Merida, Yucatan — Before becoming one of the most recognized businesswomen in southeastern Mexico, Tere Cazola was a young mother living day to day, raising four children on a teacher’s salary.
Her story begins not in an industrial kitchen or with a business plan, but in a modest home. Her mother was a seamstress who treated every stitch like haute couture; her father drove a taxi and understood work as a daily responsibility. In that environment of discipline, order, and scarcity, the character that would later sustain a company was forged.
There were no luxuries, no toys, no margin for error. She walked to school under the sun with only the essentials, knowing no other reality. But in that setting she learned something that would define everything: do things right, even when no one is watching.
At 16 she married; at 17 she had her first child. Any personal project seemed to take a back seat. Yet she continued studying, working, and building a life amid responsibilities that came too early. She finished middle school with her baby in her arms. Later, with three children, she attended high school at the Technological Institute of Merida and trained as a tourism technician.
Without formal training, she became a middle school teacher, a job she held for eight years while supporting her household. But stability was not enough. Expenses grew, especially with four children in private school — a decision she never wavered on.
The turning point came on March 6, 1985. There was no consulting, no strategy, no financial backing — just a conversation between neighbors and an urgent need for income. That day, Tere took the money set aside for her family’s food — 250 pesos — and invested it in ingredients to make pies.
She did not know how to sell, did not know what to charge, had no business experience. But she understood something more important: the product had to be good. That same night she baked her first pies. She was not looking for immediate profit; she was looking for an answer — to know if people actually liked them.
They bought them all. But what made the difference was not that first sale, but the orders that came the next day.
From there began a process that for years rested on a simple and demanding dynamic: work, sell, reinvest, improve. She would leave teaching, buy supplies, tend to her children, handle household chores, and at night bake without rest — no formal structure, no backup but her own discipline.
She never turned down an order. If she did not know how to make something, she learned. If someone asked for a new product, she developed it. Her growth did not respond to market studies but to direct demand from those who tasted her work.
Along the way there were mistakes, improvisations, and exhausting days — burns, failed attempts, long hours in the kitchen. It was a period of entirely empirical learning. But there was also something rarely mentioned in success stories: financial discipline.
From the start, every peso that came in was reinvested. There were no loans, no investors, no partners. All growth was financed by what the business itself generated. That decision set the course.
Over the years, the project ceased to be a side activity and became the center of her life. The company grew steadily, expanding its product catalog and building a structure that today includes more than 100 branches and over 90 varieties of desserts.

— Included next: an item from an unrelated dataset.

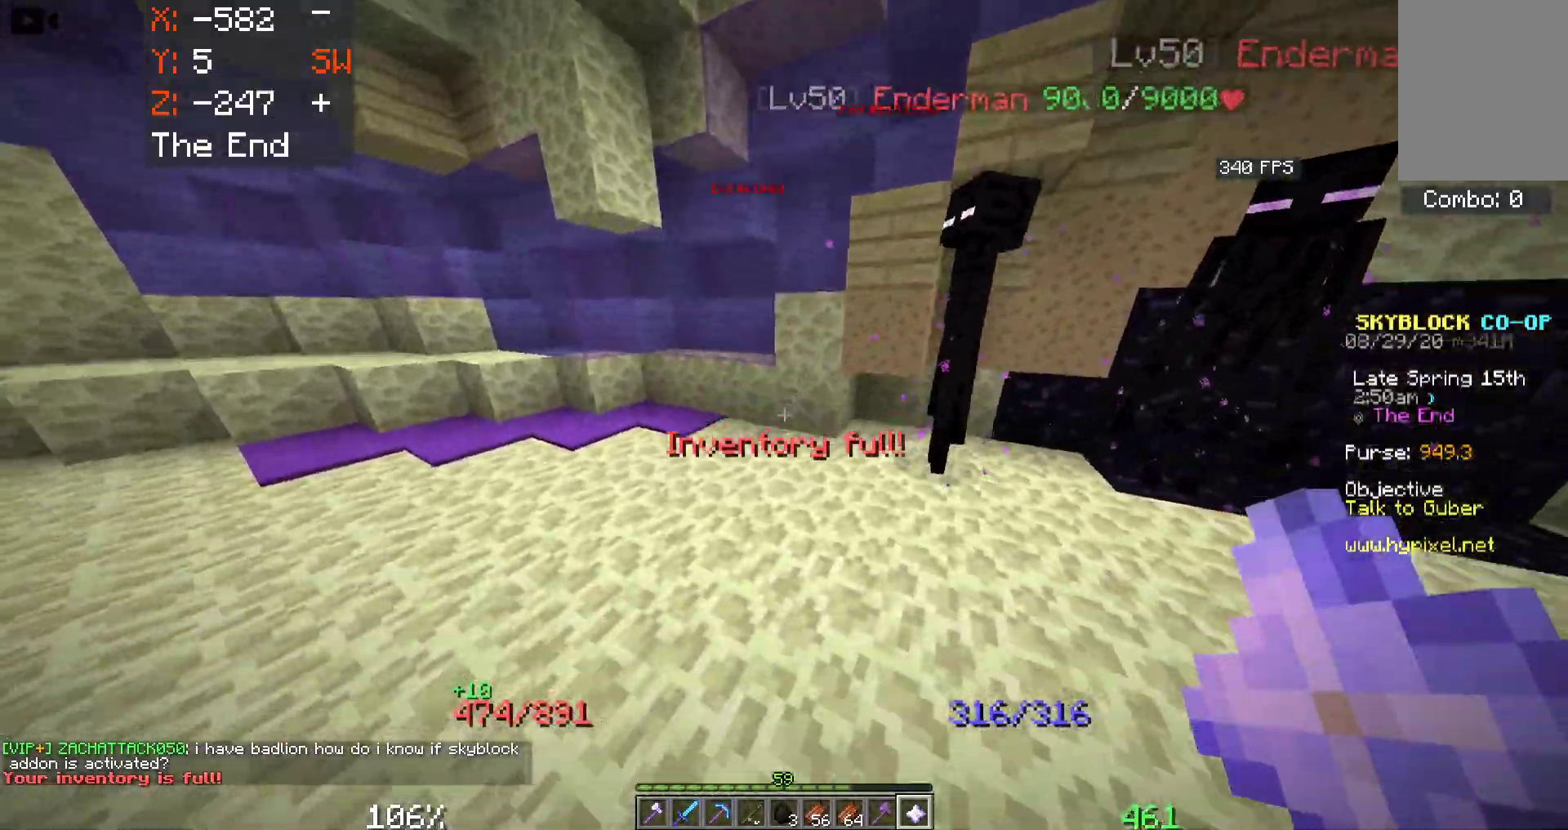
{"keys": ["space", "w"], "mouse": [], "events": [[83, "a", "up"]]}
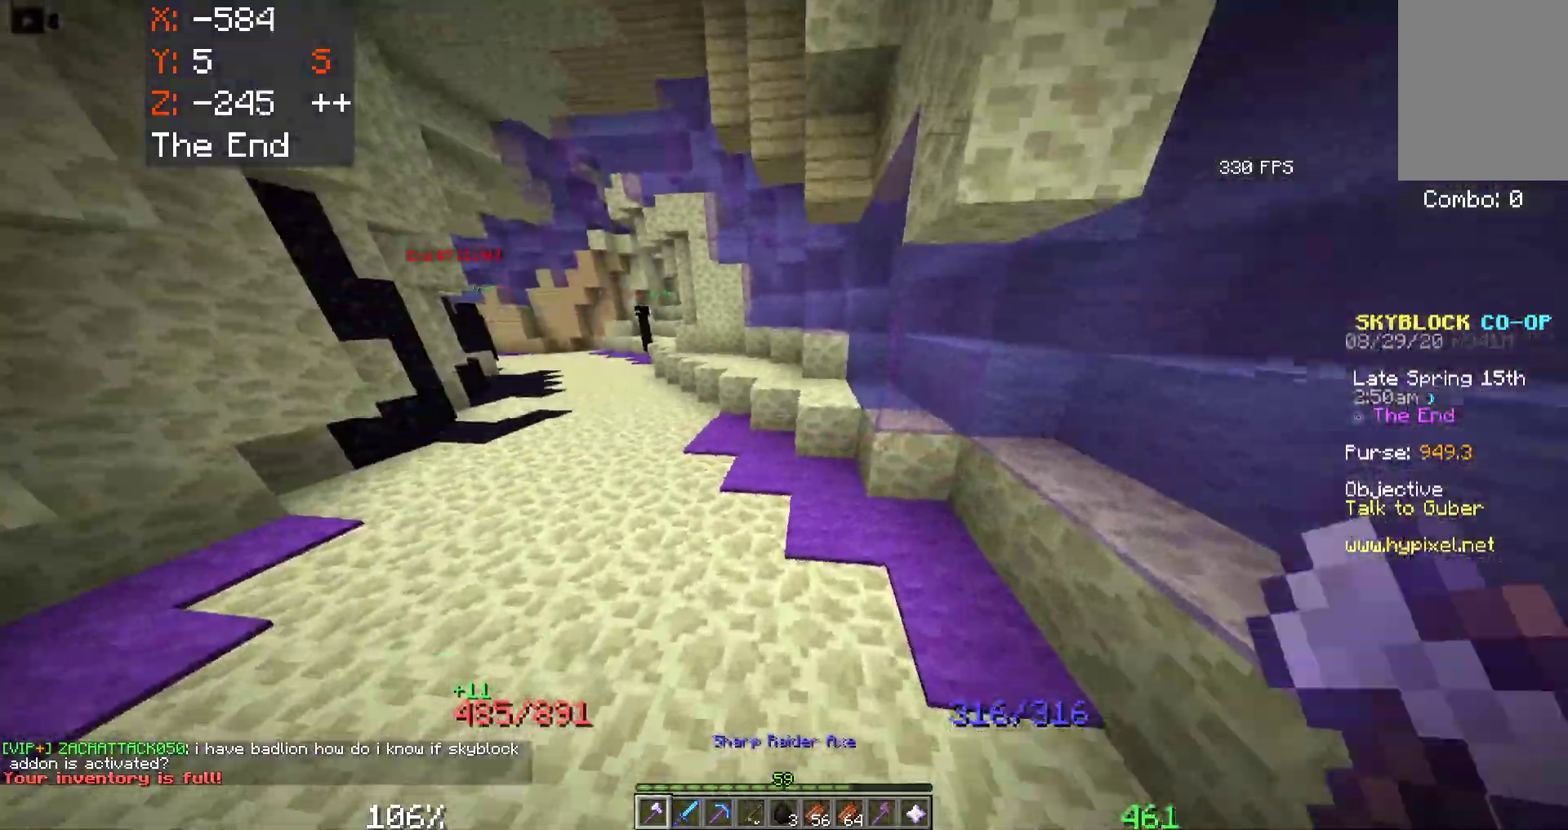
{"keys": ["a", "space", "w"], "mouse": [], "events": [[200, "a", "down"]]}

But business growth was not without personal blows. The hardest was the loss of one of her children, murdered — an event that marked a before and after in her life. Far from stopping her, that episode redefined how she faced life. The company continued, not as an escape, but as a way to stay standing.
Today, the Tere Cazola brand is part of celebrations, family gatherings, and everyday moments in thousands of homes. But behind that recognition is a story built not on ease, but on difficult decisions, daily perseverance, and a clear vision: move forward without depending on anyone.
In an environment where many businesses grow leveraged by debt or outside investment, her case stands out for a different logic: grow only with what you have, without compromising the future.
Tere Cazola has scaled her operation to consolidate a network of 100 strategic branches in Yucatan, Campeche, Quintana Roo, Tabasco, Mexico City, and the State of Mexico. This expansion is supported by a workforce of more than 1,000 employees and a mass production infrastructure covering over 3 hectares in the Uman industrial corridor.
The plant has the technical capacity to process and distribute more than 35 tons of pastries weekly, ensuring standardization of a catalog that includes over 90 high-end product varieties. On the corporate side, the firm stands out for a self-funded growth model, avoiding the brand dilution that comes with mass franchising.
Its economic relevance has been certified by global accelerator Endeavor, which classifies it as a high-impact company with logistics dominating the main airport retail points in the southeast. Although its valuation remains private, its unit volume and regional market dominance position it as the most solid fine pastry corporation with the greatest scaling capacity in the country.